If we follow the original definition of data lake, we may envision a set of miscellaneous data coming from various sources in
their original format; so why bother any kind of architecture at all? To make sense of this term, it is necessary to consider how
data lakes are formed. According to [23], the architecture of a data lake describes the structure and components of the system,
indicating how to store, organize and use the data. First, we should note that although on-premise data lakes are still popular, as
cloud computing has become mainstream, cloud data lakes now offer an alternative elastic compute services to analyze data in
cloud storage on-demand. Lambda architecture [39] is a popular data lake architecture from industry. Data lake architecture has
also been widely discussed in research papers (e.g., [21]); although there is no common consensus on exactly how a data lake
architecture should be, almost all existing proposals involving multiple layers, such as data ingestion, maintenance and
exploration [23]. Another important term is the concept of modeling in data lakes. Since there is no predefined schemas in data
lakes, why modeling could still make sense? In fact, even there is no common requirement on structures of data to be stored,
there could be various case when we talk about data models and data modeling. For example, when we consider data store using
Zhengxin Chen et al. / Procedia Computer Science 214 (2022) 405–411 407
Author name / Procedia Computer Science 00 (2022) 000–000

Hadoop, we have to consider the underlying model used for data storage. Metadata modeling is another huge topic to be
addressed in data lakes literature.
There are also some new terms which were introduced due to unique features of data lakes lifecycle. For example, the
concept of query discovery was proposed in [31] to denote the task of discovering a query (or transformation) that translates data
from one form into another, which is intended to find the right operators to join, nest, group, link, and twist data into a desired
form. Furthermore, today’s data science landscape indicates that data analysis requires discovery of data that joins, unions, or
aggregates with existing data in a precise way – a paradigm referred to as query-driven data discovery. (We will revisit this
newly proposed term in Section 5.)

3. Metadata, schema matching and ontology

Since data in data lakes are coming from various sources, metadata plays extremely important role in characterizing the
diverse and heterogeneous datasets stored in data lakes.
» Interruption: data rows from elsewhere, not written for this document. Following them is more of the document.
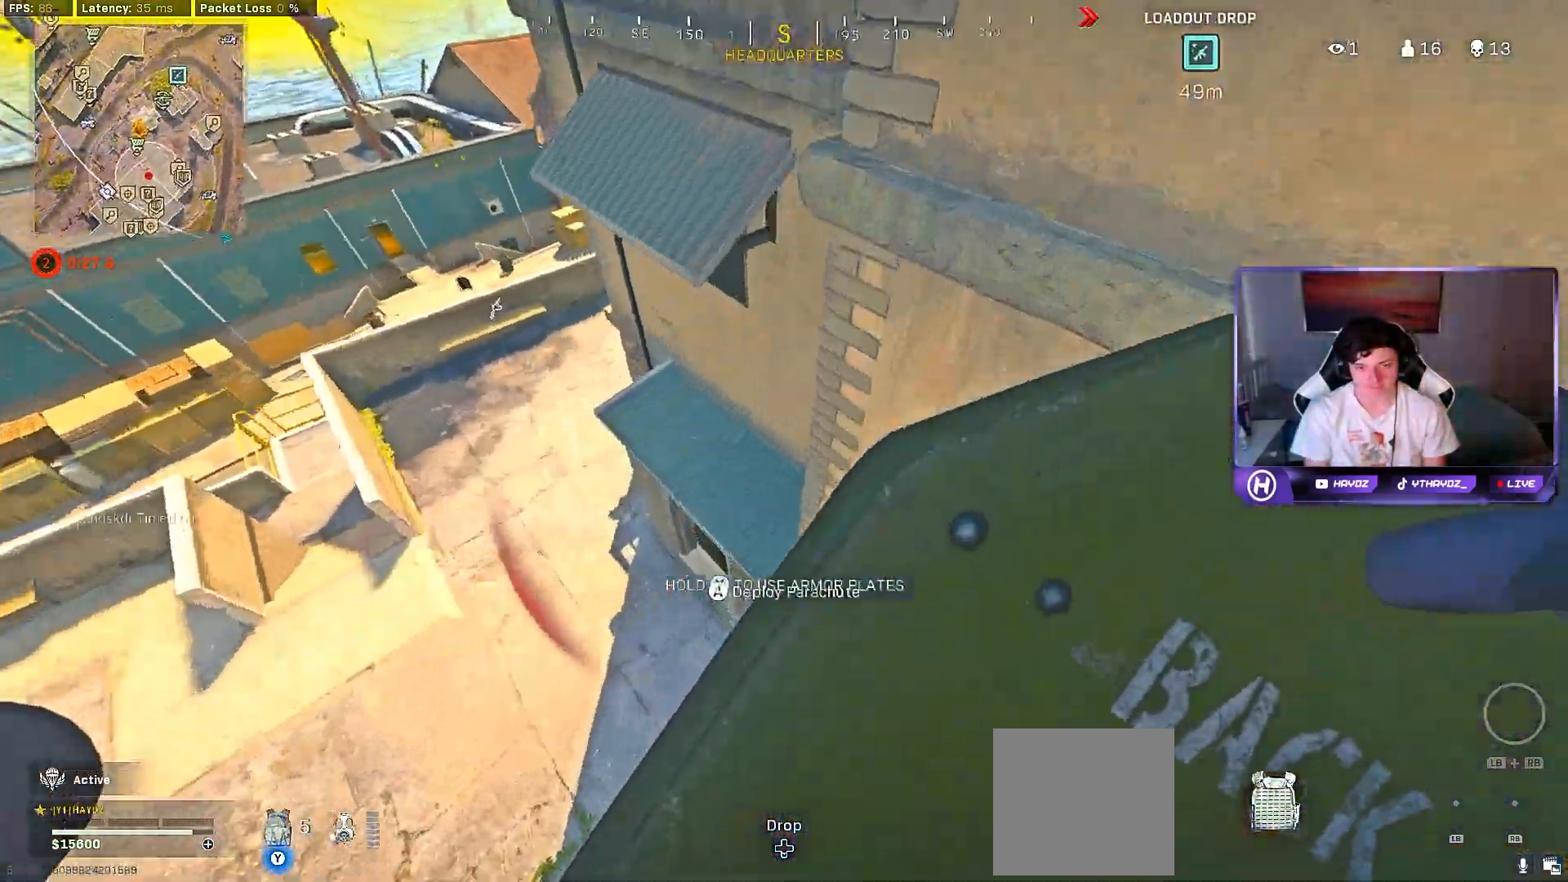
{"buttons": [], "left_stick": "up", "right_stick": "up", "events": [[100, "left_stick", "down"], [100, "right_stick", "up-right"], [200, "left_stick", "center"], [450, "right_stick", "up"], [500, "left_stick", "up"]]}
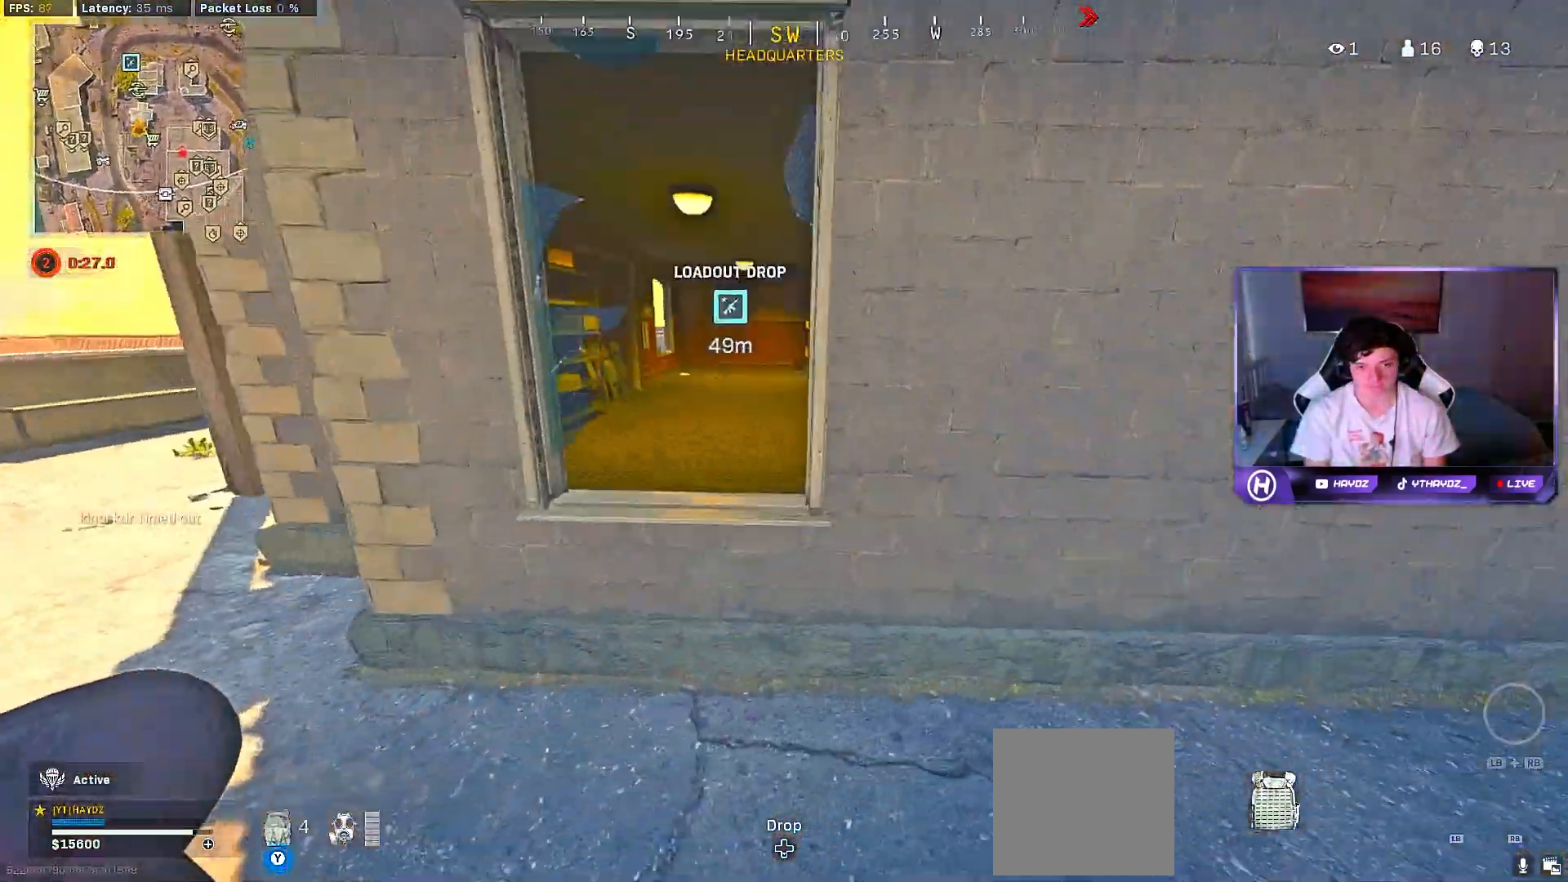
{"buttons": [], "left_stick": "center", "right_stick": "center", "events": [[183, "right_stick", "center"], [250, "left_stick", "up-left"], [417, "left_stick", "center"]]}
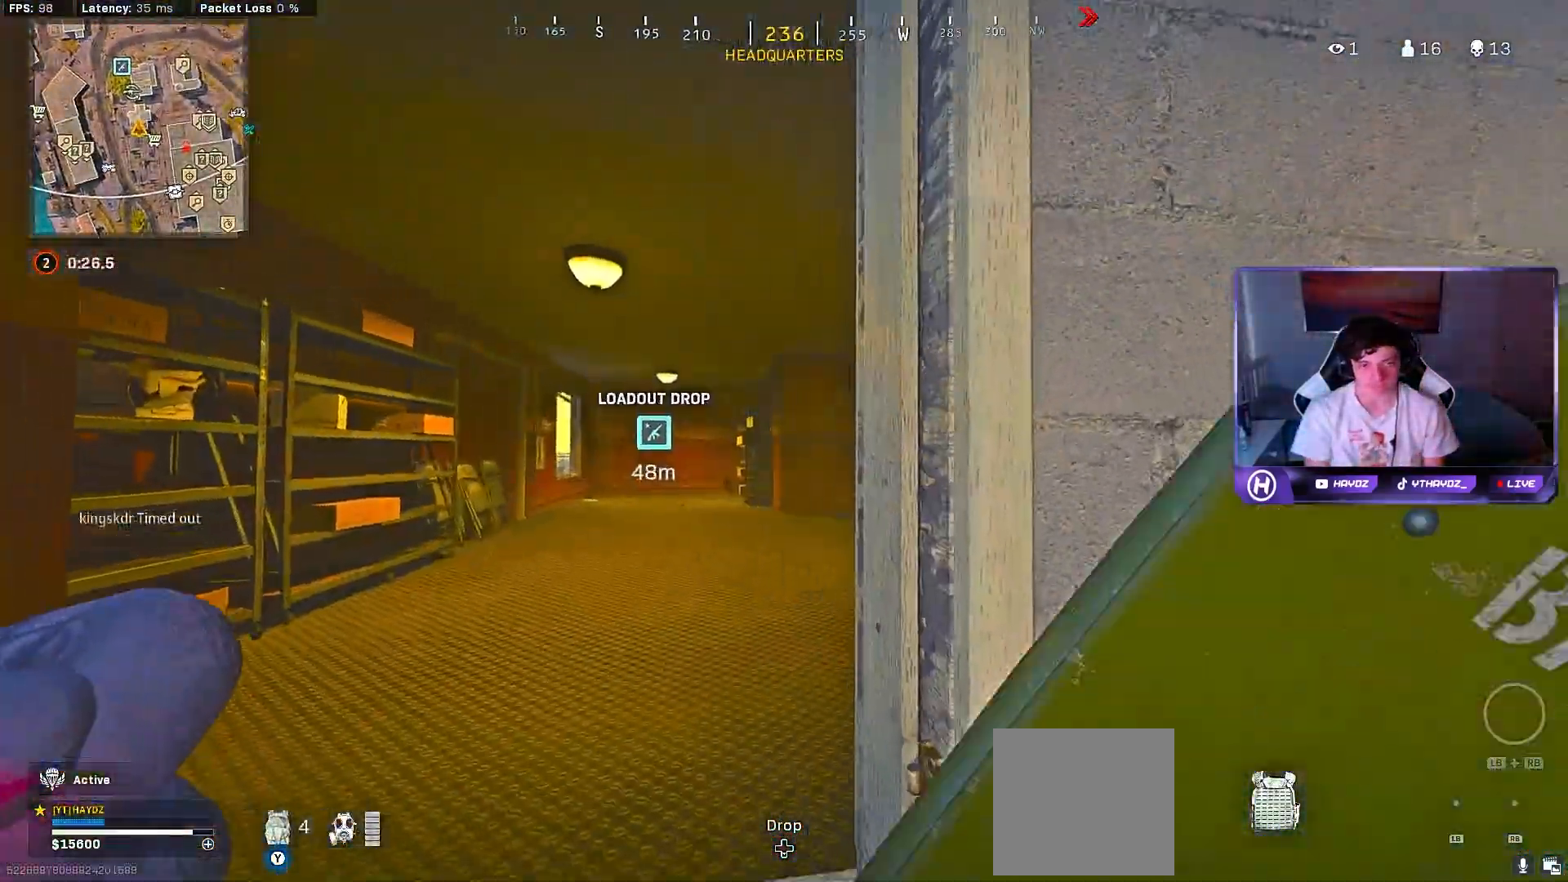
{"buttons": [], "left_stick": "up-left", "right_stick": "center", "events": [[100, "A", "down"], [200, "A", "up"], [217, "left_stick", "left"], [450, "left_stick", "up-left"]]}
Metadata of a data lake holds the key for understanding and
manipulating that data lake; in fact, it is the only place to start working with any data set stored in that data lake. Since research
papers on metadata in data lakes are abundant, in this short section we just want to provide a very brief sketch. An example on
extraction of metadata can be found in [29]. The use of metadata is critical for dataset discovery (or data profiling) to handle
users’ information needs [1,34]. In particular, ontologies can be used to handle the semantics involved. A nice discussion on
data profiling in a more general context can be found in [30]. Reference [3] presented an information profiling prototype system,
which has an ontology alignment component, and reference [2] presented an approach for proximity mining for pre-filtering
schema matching.
The topic of metadata is also closely related to our observation on information granularity, which is to be presented in the
next section.

4. Granularities in data lakes

As noted by many authors, metadata in data lakes involves dealing with data and objects at various level of
granularities, and similarity measures are needed in forming these granules. For example, [18] proposed a metadata model
supports the acquisition of metadata on varying granular levels, any metadata categorization, including the acquisition of both
metadata that belongs to a specific data element as well as metadata that applies to a broader range of data.
Granularities are also a major concern of other aspects related to data lakes. One such aspect is entity resolution (ER), which
constitutes a core task for data integration which aims at matching different representations of entities coming from various
sources. Reference [4] proposed query driven entity resolution in data lakes, which explicitly manipulate information granules
through blocking and meta-blocking techniques. To achieve the goal of entity resolution, while blocking restricts the executed
comparisons to similar entities through clustering to construct entity blocks, meta-blocking is intended to restructure a given
block to a new one to reduce redundancy. An ER-enriched query plan can eventually be developed, and queries can be
processed through a newly proposed blockjoin operator.
In fact, studying such kind of information granules and handling related uncertainty issues falls in the area of granular
computing (GrC) [46]. As a backbone of GrC, rough set theory was used in a data lake to integrate the data silo with other
organizations data to optimize the operational business processes within an organization to improve data quality and efficiency
[44]. But in general, although GrC should have potential of playing a significant role in metadata management for data lakes,
such kind of expectation has not been realized. In fact, when we google the phrase “GrC for data lakes,”, it is likely that we will
get a bunch of result concerning governance (G), risk (R) and compliance (C), generally referred to as GRC in data lakes
literature,[5], but not granular computing! We hope that research activities related to data lakes from granular computing will
catch up, and the search result will be very different in coming years.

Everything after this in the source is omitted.